§ INSTRUCTIONS FOR THE TASK: Print the entire listing below word for word, excluding its pictures.

[MATERIALS PROVIDED Boundary: Start]

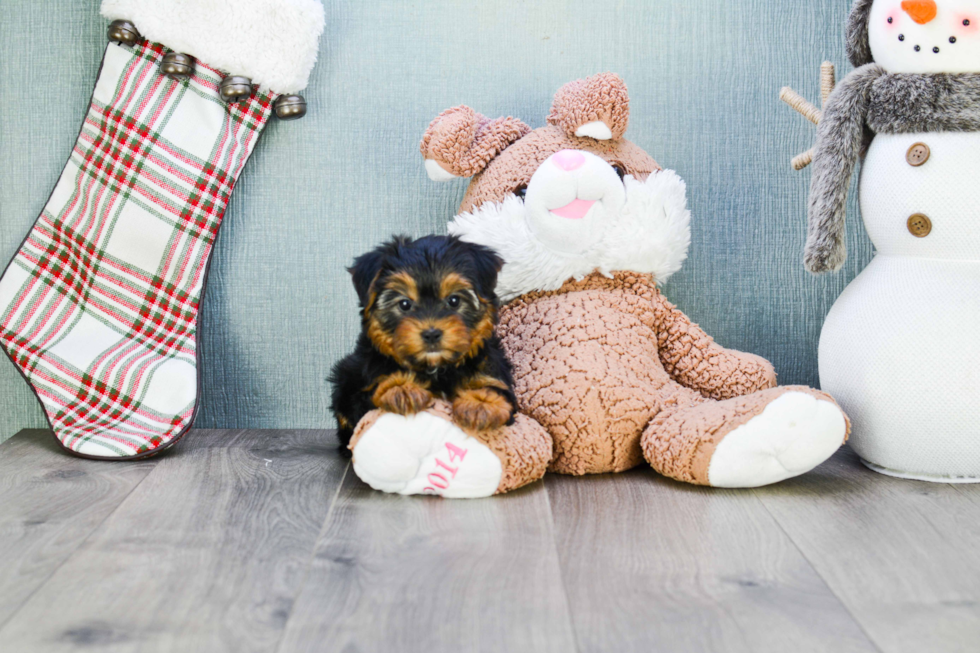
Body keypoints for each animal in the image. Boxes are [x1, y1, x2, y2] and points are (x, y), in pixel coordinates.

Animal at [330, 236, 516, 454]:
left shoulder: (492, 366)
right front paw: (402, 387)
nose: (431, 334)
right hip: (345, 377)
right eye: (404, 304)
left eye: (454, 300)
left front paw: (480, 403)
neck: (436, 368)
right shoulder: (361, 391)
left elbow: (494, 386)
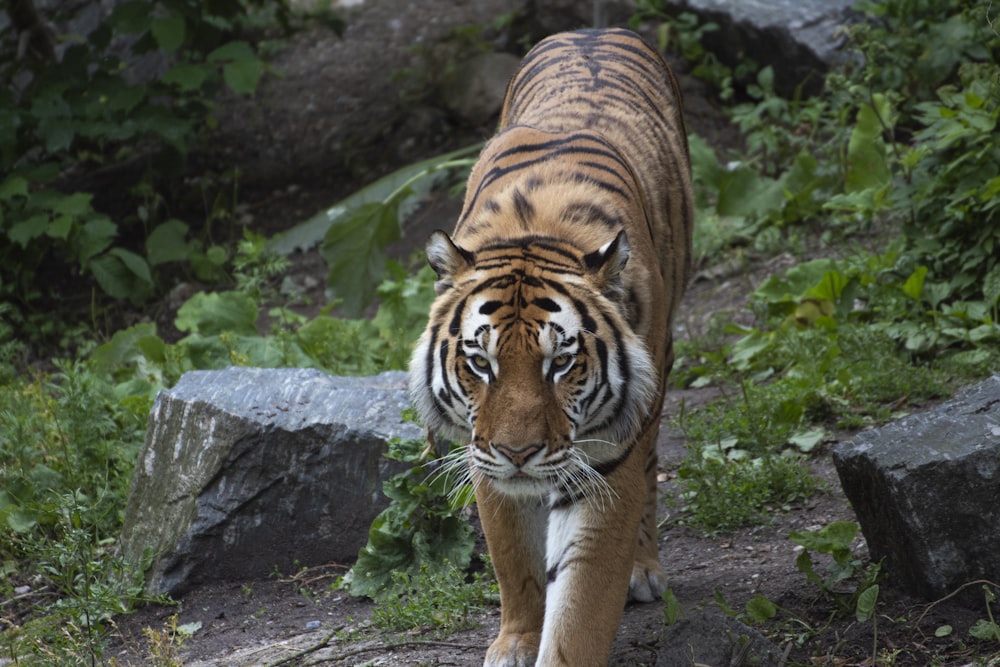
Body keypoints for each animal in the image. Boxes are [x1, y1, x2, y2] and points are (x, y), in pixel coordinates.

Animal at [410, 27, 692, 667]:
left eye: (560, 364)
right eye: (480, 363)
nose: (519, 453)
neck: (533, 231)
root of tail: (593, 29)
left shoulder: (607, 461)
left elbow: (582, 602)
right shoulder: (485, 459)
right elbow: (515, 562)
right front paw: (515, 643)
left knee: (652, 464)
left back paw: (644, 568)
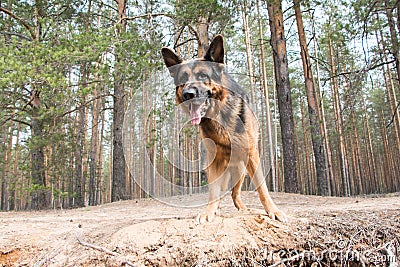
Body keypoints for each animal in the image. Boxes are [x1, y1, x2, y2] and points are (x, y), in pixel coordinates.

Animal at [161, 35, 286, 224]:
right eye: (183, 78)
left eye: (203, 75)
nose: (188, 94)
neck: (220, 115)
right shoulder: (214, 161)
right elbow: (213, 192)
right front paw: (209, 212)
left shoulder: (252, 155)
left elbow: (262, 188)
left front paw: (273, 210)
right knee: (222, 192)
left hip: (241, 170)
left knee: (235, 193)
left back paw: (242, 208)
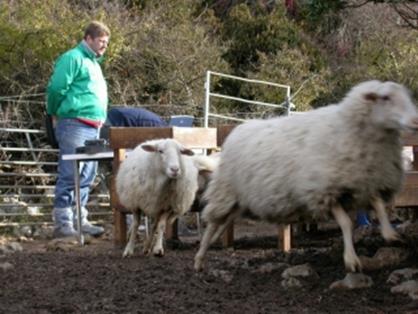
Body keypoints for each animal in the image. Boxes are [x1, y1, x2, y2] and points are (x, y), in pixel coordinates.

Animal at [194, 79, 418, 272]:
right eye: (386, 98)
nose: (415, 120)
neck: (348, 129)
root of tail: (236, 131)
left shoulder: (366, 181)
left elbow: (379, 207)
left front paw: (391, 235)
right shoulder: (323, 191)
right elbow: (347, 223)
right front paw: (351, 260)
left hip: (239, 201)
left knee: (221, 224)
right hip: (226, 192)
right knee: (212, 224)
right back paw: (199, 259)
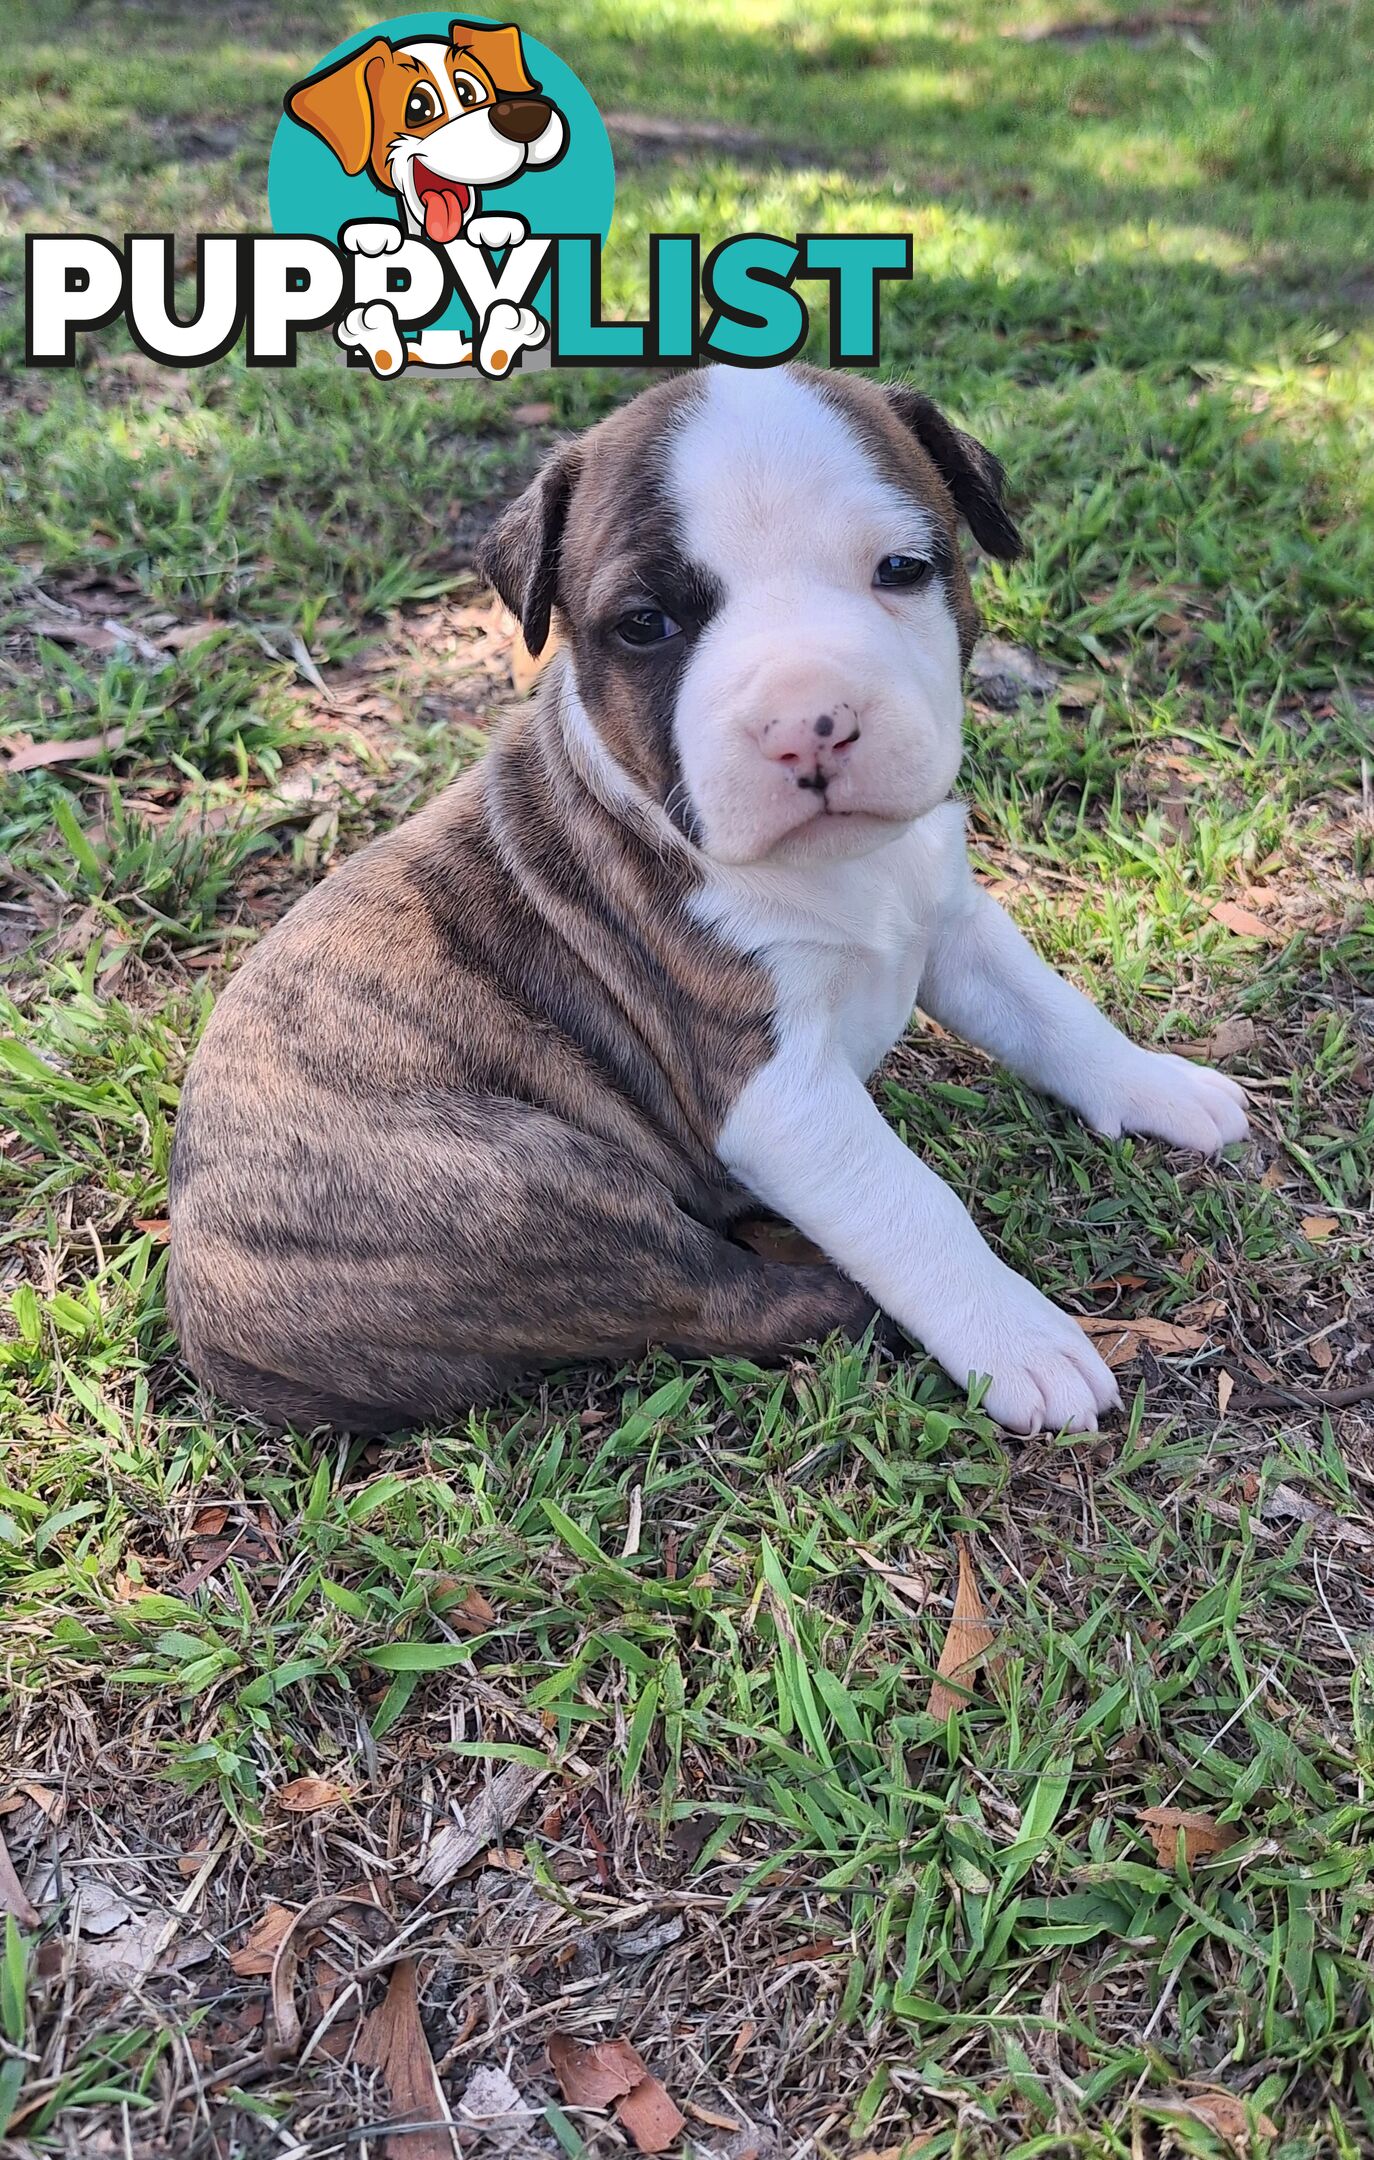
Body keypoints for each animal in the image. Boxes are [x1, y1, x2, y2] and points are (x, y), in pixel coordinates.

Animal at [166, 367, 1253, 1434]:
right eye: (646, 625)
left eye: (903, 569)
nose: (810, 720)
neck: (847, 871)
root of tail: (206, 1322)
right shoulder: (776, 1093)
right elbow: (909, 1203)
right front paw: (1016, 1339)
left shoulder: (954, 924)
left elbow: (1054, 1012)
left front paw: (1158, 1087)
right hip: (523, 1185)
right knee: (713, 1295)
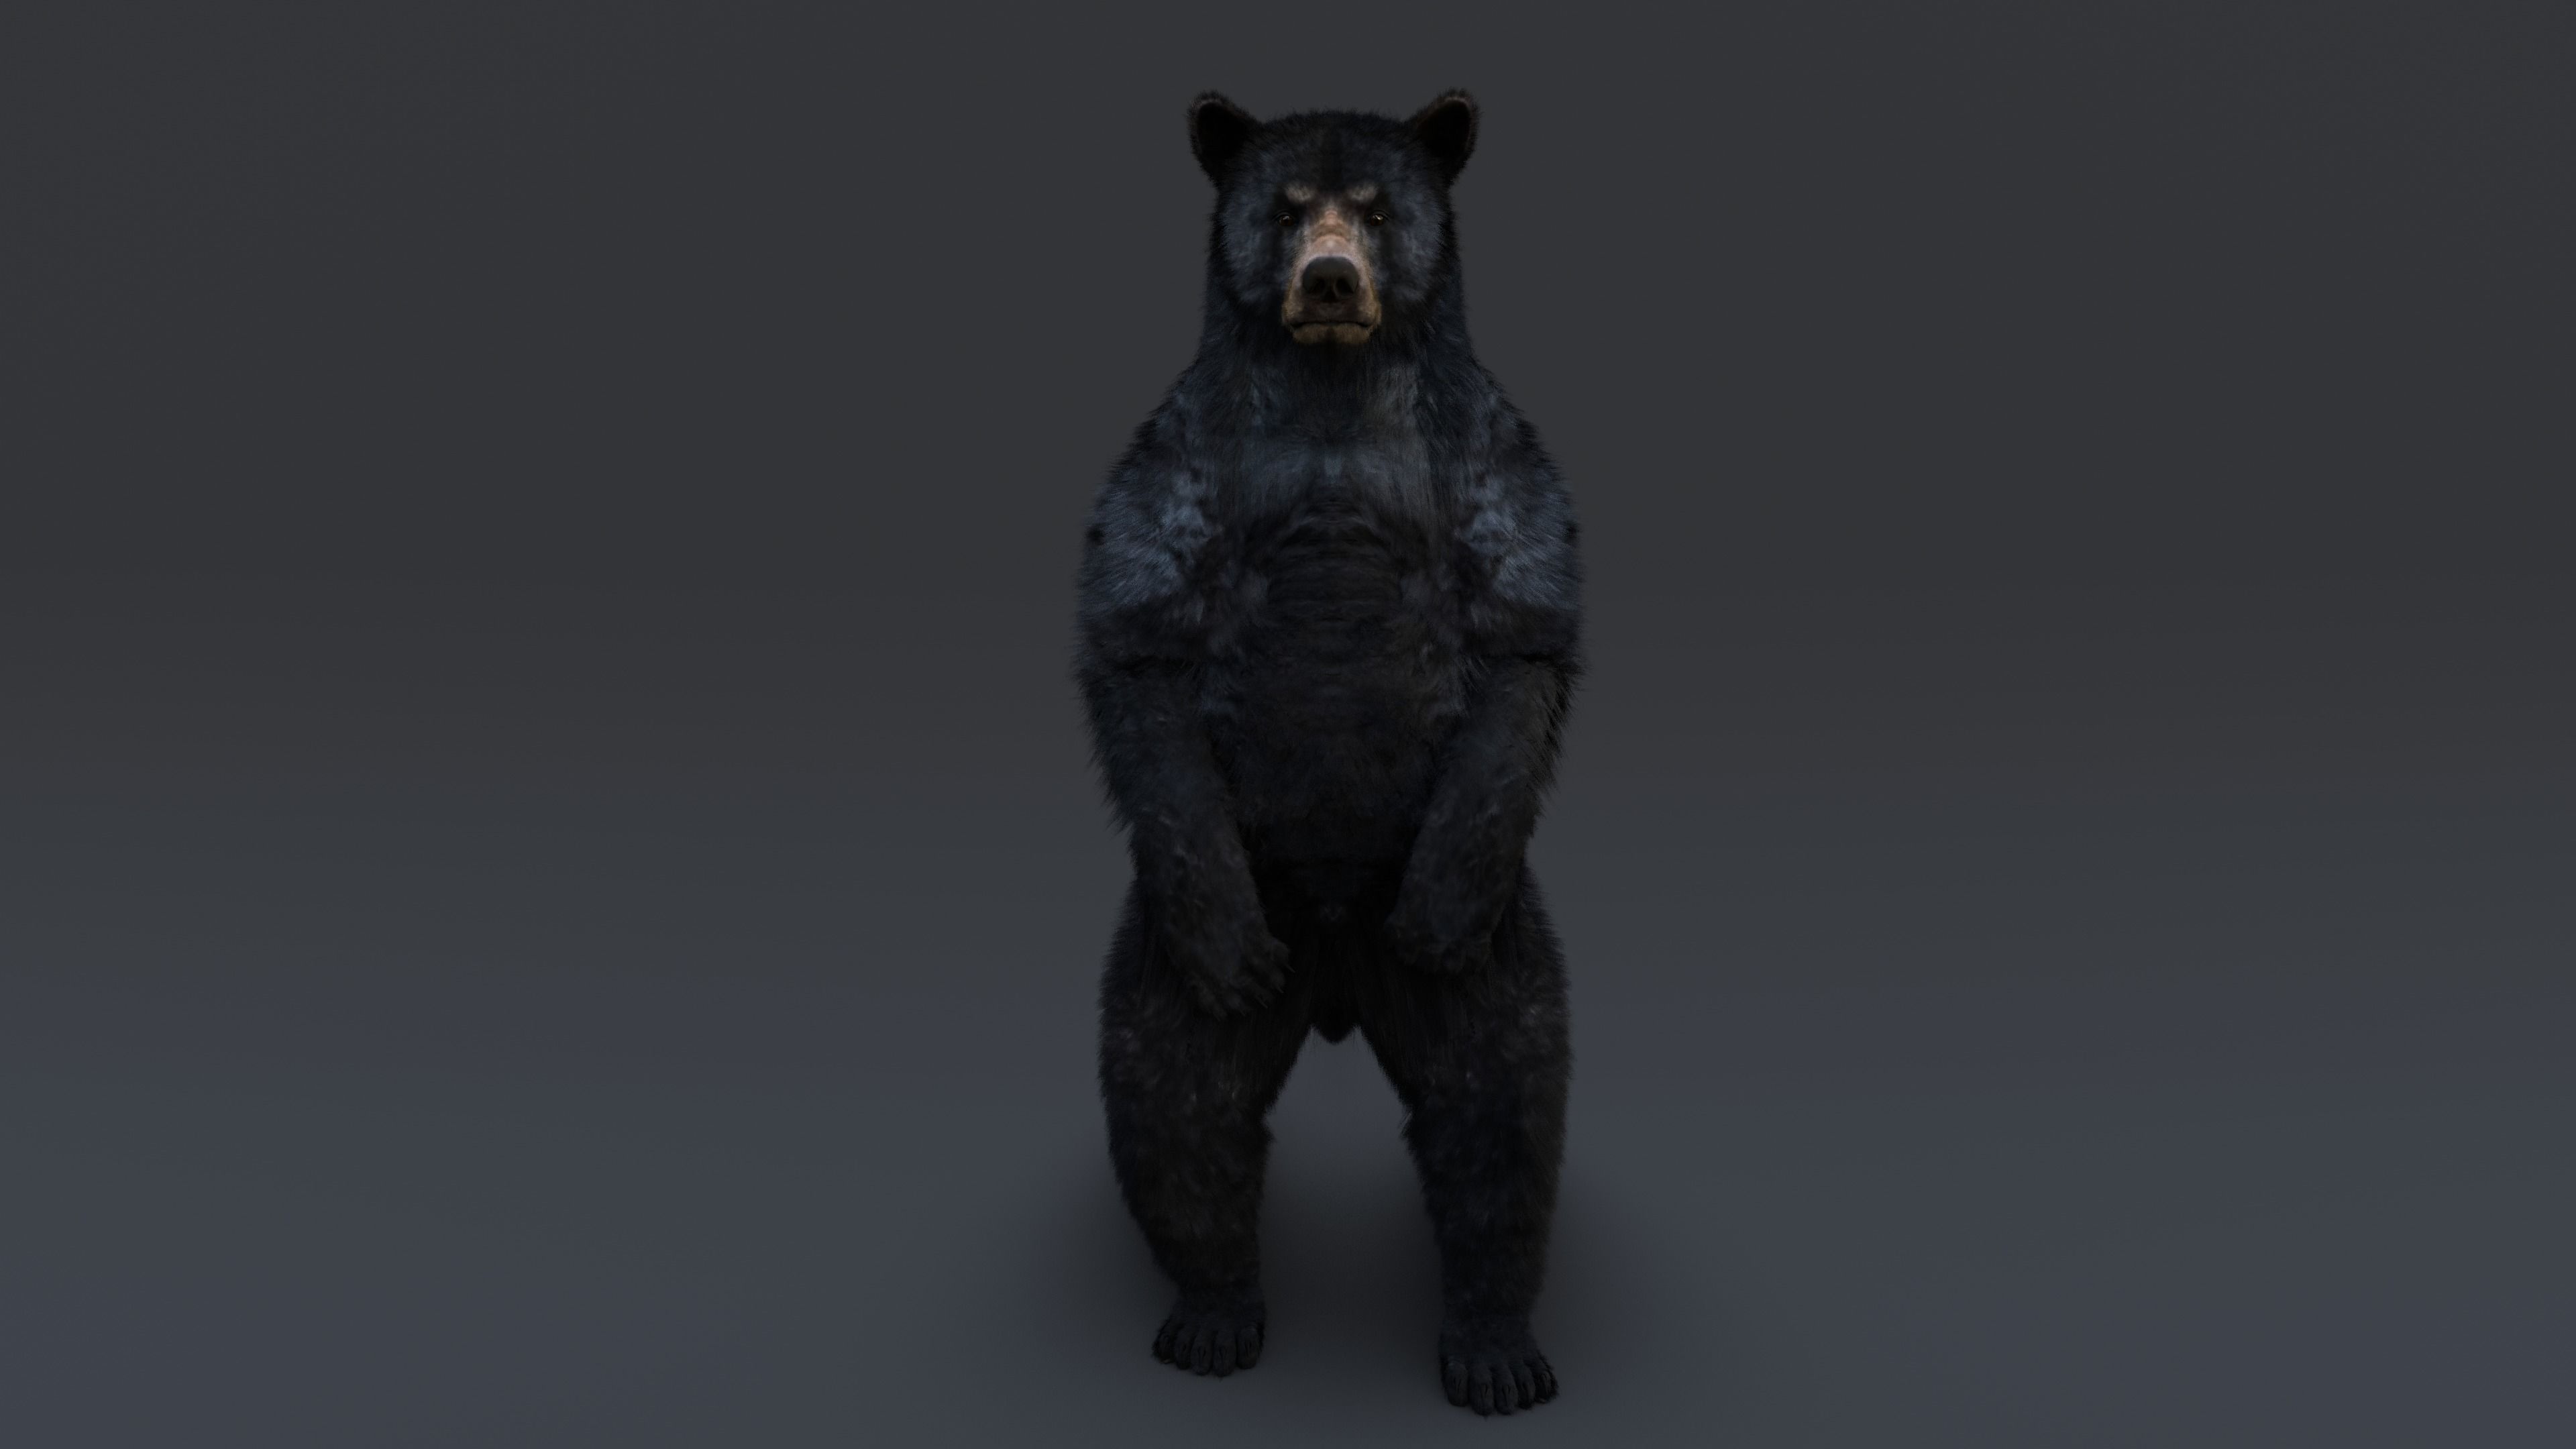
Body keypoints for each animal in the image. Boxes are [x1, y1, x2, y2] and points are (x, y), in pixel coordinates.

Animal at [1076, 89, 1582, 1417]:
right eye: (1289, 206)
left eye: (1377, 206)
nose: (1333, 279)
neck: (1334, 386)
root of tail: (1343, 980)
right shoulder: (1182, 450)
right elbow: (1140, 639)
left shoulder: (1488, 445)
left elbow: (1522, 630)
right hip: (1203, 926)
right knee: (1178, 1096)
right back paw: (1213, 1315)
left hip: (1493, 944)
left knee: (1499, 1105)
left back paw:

[MATERIALS PROVIDED Boundary: End]

§ ANSWER TO THIS PROBLEM:
Body keypoints for each animal in the image. Boxes are [x1, y1, x2, y2] and points are (x, y), in pixel coordinates.

Animal at [330, 236, 516, 454]:
left shoulder: (492, 366)
right front paw: (402, 387)
nose: (431, 334)
right hip: (345, 377)
right eye: (404, 304)
left eye: (454, 300)
left front paw: (480, 403)
neck: (436, 368)
right shoulder: (361, 391)
left elbow: (494, 386)
Body keypoints for each animal in the image. Boxes are [x1, y1, x2, y2] and points are (x, y), in pixel coordinates.

Animal at [410, 27, 692, 667]:
left eye: (560, 364)
right eye: (480, 363)
nose: (519, 453)
neck: (533, 231)
root of tail: (593, 29)
left shoulder: (607, 461)
left elbow: (582, 602)
right shoulder: (485, 459)
right elbow: (515, 562)
right front paw: (515, 643)
left knee: (652, 464)
left back paw: (644, 568)
Body keypoints for each animal in the image. Boxes are [x1, y1, x2, y2] and points are (x, y), in pixel coordinates.

Animal at [161, 35, 286, 224]:
right eye: (183, 78)
left eye: (203, 75)
nose: (188, 94)
neck: (220, 115)
right shoulder: (214, 161)
right elbow: (213, 192)
right front paw: (209, 212)
left shoulder: (252, 155)
left elbow: (262, 188)
left front paw: (273, 210)
right knee: (222, 192)
left hip: (241, 170)
left knee: (235, 193)
left back paw: (242, 208)
Body keypoints for each animal in the image. Boxes are [x1, y1, x2, y2] and points are (x, y), in pixel coordinates.

Animal at [194, 79, 418, 272]:
right eye: (386, 98)
nose: (415, 120)
neck: (348, 129)
root of tail: (236, 131)
left shoulder: (366, 181)
left elbow: (379, 207)
left front paw: (391, 235)
right shoulder: (323, 191)
right elbow: (347, 223)
right front paw: (351, 260)
left hip: (239, 201)
left knee: (221, 224)
right hip: (226, 192)
right knee: (212, 224)
right back paw: (199, 259)
Body keypoints for each animal in the image. Boxes are [x1, y1, x2, y2] and points are (x, y), in pixel coordinates.

Animal at [166, 367, 1253, 1434]:
right eye: (646, 625)
left eye: (903, 569)
nose: (810, 720)
neck: (847, 871)
root of tail: (206, 1322)
right shoulder: (776, 1093)
right elbow: (909, 1203)
right front paw: (1016, 1339)
left shoulder: (954, 924)
left elbow: (1054, 1012)
left front paw: (1158, 1087)
right hip: (523, 1185)
right knee: (713, 1295)
Body keypoints for each animal in the image. Boxes are [x1, y1, x2, y2] and points are (x, y), in pixel coordinates.

Animal at [1076, 89, 1582, 1417]:
right eye: (1289, 206)
left eye: (1377, 206)
nose: (1333, 279)
neck: (1334, 386)
root of tail: (1343, 980)
right shoulder: (1182, 450)
right elbow: (1140, 639)
left shoulder: (1488, 445)
left elbow: (1522, 630)
right hip: (1203, 926)
right knee: (1178, 1096)
right back paw: (1213, 1315)
left hip: (1493, 944)
left knee: (1499, 1105)
left back paw:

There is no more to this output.